◆ Text zum Lesen ◆
Ahoi in die Runde
Ich weiss, Wahlen in der Schweiz interessieren ausserhalb unserer Landesgrenzen in der Regel kaum, erst recht, wenn es sich um Kantonalwahlen handelt. Was heute bei den Wahlen in Bern passiert ist, ist allerdings einen kleinen Bericht wert. Man lese und staune:
Zur Ausgangslage:
Der Kanton Bern ist der zweitgrösste Kanton der Schweiz und aufgrund seiner Ausdehnung sehr inhomogen. Da sind auf der einen Seite 3 städtische Agglomerationen, die einem grossen ländlichen und konservativen Raum gegenüberstehen. Bisher hatte der ländliche Raum den städtischen in Parlament und Regierung dominiert. Die Sitzverteilung in der 7-köpfigen Regierung sah traditionell so aus:
3 SVP (national-konservative Partei)
2 FDP (bürgerlich-liberale Partei)
2 SP (die gemässigte Linke)
Da für die Regierungswahlen das Majorzsystem gilt, war es immer so, dass sämtliche Kandidaturen der rechtsbürgerlichen Mehrheit mit deutlichem Vorsprung auf die Linken gewannen. Es herrschte ein "freiwilliger Proporz", das heisst, die rechten Parteien haben zusammen nie mehr als 5 Kandidaten aufgestellt, damit die Linken dem Wählerverhältnis entsprechend 2 Sitze bekamen. Doch diese Anerkennung der Verhältnisse wurde diesmal von der rechtsbürgerlichen Seite aufgekündigt.
Der bürgerliche Übermut
Wie immer in den vergangenen Jahren beschlossen SVP und FDP, wieder mit einer gemeinsamen Wahlliste aufzutreten. Damit sollte einmal mehr gesichtert werden, dass das bürgerliche Paket aufgrund des Majorzes seine Kandidaten alle durchbringt. Bei der Delegiertenversammlung der SVP geschah allerdings kurioses: Entgegen der Empfehlung der Parteileitung, wiederum 3 Kandidaten zu nominieren, entschied sich die Basis für eine Viererkandidatur. Die Begründung: Man hätte 4 sehr gute Kandidaten und könne sich nicht durchringen, einen davon über die Klinge springen zu lassen. Die SVP beanspruchte somit die absolute Mehrheit in der Regierung, obwohl diese Partei im Kanton nur auf knapp 30 % Wähleranteil zählen konnte. Die FDP ihrerseits wollte nicht auf einen ihrer zwei Kandidaten verzichten und so kam eine bürgerliche 6-er-Wahlliste zustande.

◆ Material erkunden ◆
(a) Übertragen Sie den folgenden Satz aus dem Text über die Berner Wahlen ins Englische: „Der Kanton Bern ist der zweitgrösste Kanton der Schweiz und aufgrund seiner Ausdehnung sehr inhomogen.“
(b) Stimmen die folgenden Aussagen mit dem Text über die Berner Wahlen überein? Antworten Sie jeweils mit Ja oder Nein, und zitieren Sie die entscheidenden Worte des Textes. (i) In der Berner Regierung hatte die SP traditionell drei Sitze. (ii) Die Delegierten der SVP folgten der Empfehlung ihrer Parteileitung. (iii) Für die Regierungswahlen gilt das Majorzsystem.
(c) Setzen Sie den Text über die Berner Regierungswahlen nach seinem letzten Satz fort.
Die Datensätze haben keinen Bezug zum Text.

◆ Zu prüfende Daten ◆
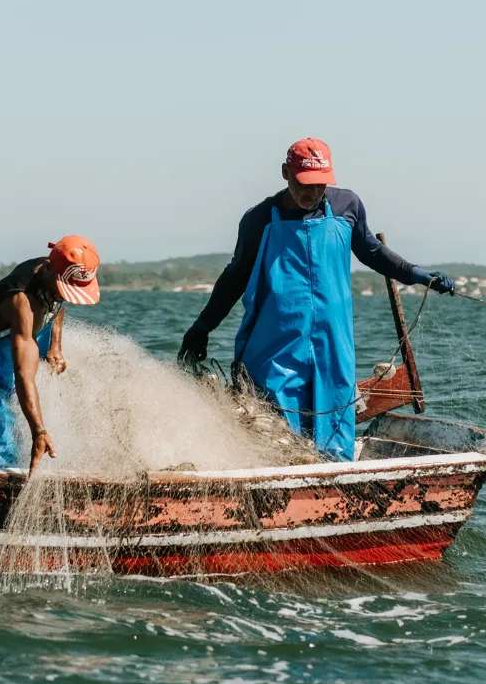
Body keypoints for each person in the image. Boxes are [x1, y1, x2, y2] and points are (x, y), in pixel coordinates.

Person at [177, 138, 453, 461]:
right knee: (276, 445)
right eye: (304, 184)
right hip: (274, 356)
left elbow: (374, 253)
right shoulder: (259, 220)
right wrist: (203, 325)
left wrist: (417, 274)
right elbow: (234, 278)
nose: (312, 193)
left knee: (334, 445)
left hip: (332, 351)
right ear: (285, 174)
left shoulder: (346, 207)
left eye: (320, 184)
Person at [0, 236, 101, 473]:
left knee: (13, 428)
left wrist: (54, 346)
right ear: (48, 270)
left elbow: (59, 302)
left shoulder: (54, 275)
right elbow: (24, 375)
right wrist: (39, 431)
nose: (66, 295)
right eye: (64, 290)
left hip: (10, 347)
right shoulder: (22, 303)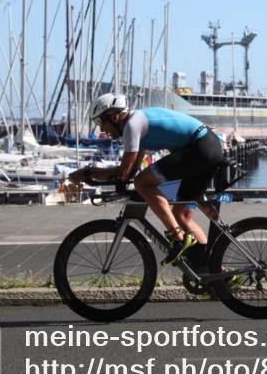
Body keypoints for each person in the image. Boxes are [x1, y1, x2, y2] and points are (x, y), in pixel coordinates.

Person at [68, 93, 224, 264]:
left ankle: (177, 238)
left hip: (200, 150)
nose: (101, 130)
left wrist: (87, 173)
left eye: (101, 123)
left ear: (114, 116)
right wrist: (104, 177)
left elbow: (124, 172)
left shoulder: (132, 125)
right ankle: (214, 269)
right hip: (206, 148)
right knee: (182, 215)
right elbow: (132, 169)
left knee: (143, 182)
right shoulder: (137, 125)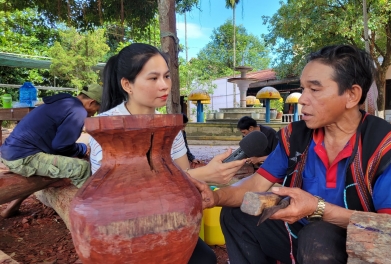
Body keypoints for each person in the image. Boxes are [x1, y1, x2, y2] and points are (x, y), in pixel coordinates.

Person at [189, 45, 391, 263]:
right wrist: (216, 198)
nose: (302, 99)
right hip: (297, 234)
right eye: (303, 89)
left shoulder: (388, 147)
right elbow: (256, 184)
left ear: (352, 95)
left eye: (314, 89)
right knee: (237, 216)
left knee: (318, 235)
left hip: (359, 247)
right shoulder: (296, 136)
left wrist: (318, 209)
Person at [88, 43, 246, 264]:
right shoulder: (107, 127)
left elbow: (183, 174)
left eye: (166, 76)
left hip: (164, 218)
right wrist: (206, 175)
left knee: (205, 259)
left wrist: (204, 176)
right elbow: (113, 194)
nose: (164, 86)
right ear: (127, 84)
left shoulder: (169, 126)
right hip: (122, 225)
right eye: (153, 78)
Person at [0, 84, 102, 218]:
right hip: (23, 157)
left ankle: (12, 207)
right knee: (82, 168)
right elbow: (61, 146)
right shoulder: (78, 111)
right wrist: (83, 149)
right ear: (92, 102)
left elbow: (58, 145)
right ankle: (94, 213)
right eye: (96, 109)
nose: (94, 114)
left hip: (12, 151)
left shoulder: (63, 101)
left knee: (55, 165)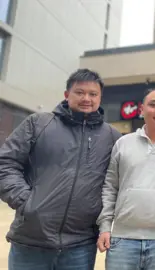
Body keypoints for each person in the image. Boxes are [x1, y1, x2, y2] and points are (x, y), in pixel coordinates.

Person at [0, 69, 122, 270]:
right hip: (31, 241)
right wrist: (26, 201)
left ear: (100, 97)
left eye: (93, 94)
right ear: (67, 95)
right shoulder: (38, 124)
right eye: (79, 92)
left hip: (80, 245)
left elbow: (119, 180)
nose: (86, 98)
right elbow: (6, 163)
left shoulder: (112, 136)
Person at [96, 87, 155, 270]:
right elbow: (110, 187)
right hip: (122, 240)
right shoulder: (123, 143)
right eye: (153, 105)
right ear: (141, 109)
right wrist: (105, 226)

◆ Ergebnisse je Aufgabe ◆
(a) The canton of Bern is the second-largest canton in Switzerland and, because of its size, very heterogeneous.

(b)
(i) Nein: „2 SP (die gemässigte Linke)“
(ii) Nein: „Entgegen der Empfehlung der Parteileitung, wiederum 3 Kandidaten zu nominieren, entschied sich die Basis für eine Viererkandidatur.“
(iii) Ja: „Da für die Regierungswahlen das Majorzsystem gilt“

(c)
Dies war ein Affront gegenüber der Linken, denn aufgrund der Erfahrungen der letzten Jahre musste davon ausgegangen werden, dass dank des Majorzsystems die 6 bürgerlichen Kandidaten gewählt würden. Die Linke, die im Kanton auf einen Wähleranteil von mindestens einem Drittel zählen kann, sollte also nur noch einen von 7 Sitzen erhalten. Die Linke reagierte zwar konsterniert, änderte aber nichts an ihrer bisherigen Taktik, 4 Kandidaten aufzustellen. Sie stellte erneut eine Liste mit 3 SP und 1 Grünen auf.
Die Reaktion in den Medien war gespalten. Einerseits monierte man den arroganten Machtsanspruch der SVP und bezichtigte die FDP (die in den letzten Jahren kontinuierlich Wähleranteil verloren hatte), der SVP als Steigbügelhalter zu dienen und ebenfalls einen ihrem Wähleranteil entsprechend vermessenen Anspruch geltend zu machen. Der Linken wurde vorgeworfen, sie reagiere zu schwach auf die bürgerliche Herausforderung. Sie hätte ebenfalls mehr Kandidaten aufstellen müssen...
Der Wahltag
Im Lauf des Nachmittags liefen in der Wahlzentrale wie üblich zuerst die Resultate der kleineren, ländlichen Wahlkreise ein. Das bekannte Muster bestätigte sich: In den ländlichen Wahlkreisen lagen die Kandidaten des bürgerlichen Lagers vorne. Man stellte aber fest, dass viele bürgerliche Wähler ihre Liste nicht unverändert eingeworfen hatten, sondern einige Kandidaten gestrichen hatten. Die linke Wahlliste lief hingegen mehrheitlich unverändert ein. Die Spannung begann zu steigen. Könnte es vielleicht sein, dass viele Rechtswähler den Machtanspruch ihrer Parteien nicht goutierten? Es wurde immer wahrscheinlicher, dass die Linke ihren zweiten Sitz vielleicht doch retten könnte. Um 18.00 Uhr stand fest, dass 2 SVP und 1 SP gewählt waren. Noch aber fehlten die zwei Wahlkreise Bern-Stadt und Bern-Agglomeration, die zwei grössten Wahlkreise mit einem mehrheitlich linken Wähleranteil. Es wurde spannend.
Das Resultat
Um 19.00 Uhr wurde schliesslich das Resultat bekanntgegeben:
Am meisten Stimmen machte - die bisherige Baudirektorin von der SP. Aber hallo!
dann folgten:
2. SVP (bisher)
3. SVP (bisher)
4. der Kanditat der Grünen (neu)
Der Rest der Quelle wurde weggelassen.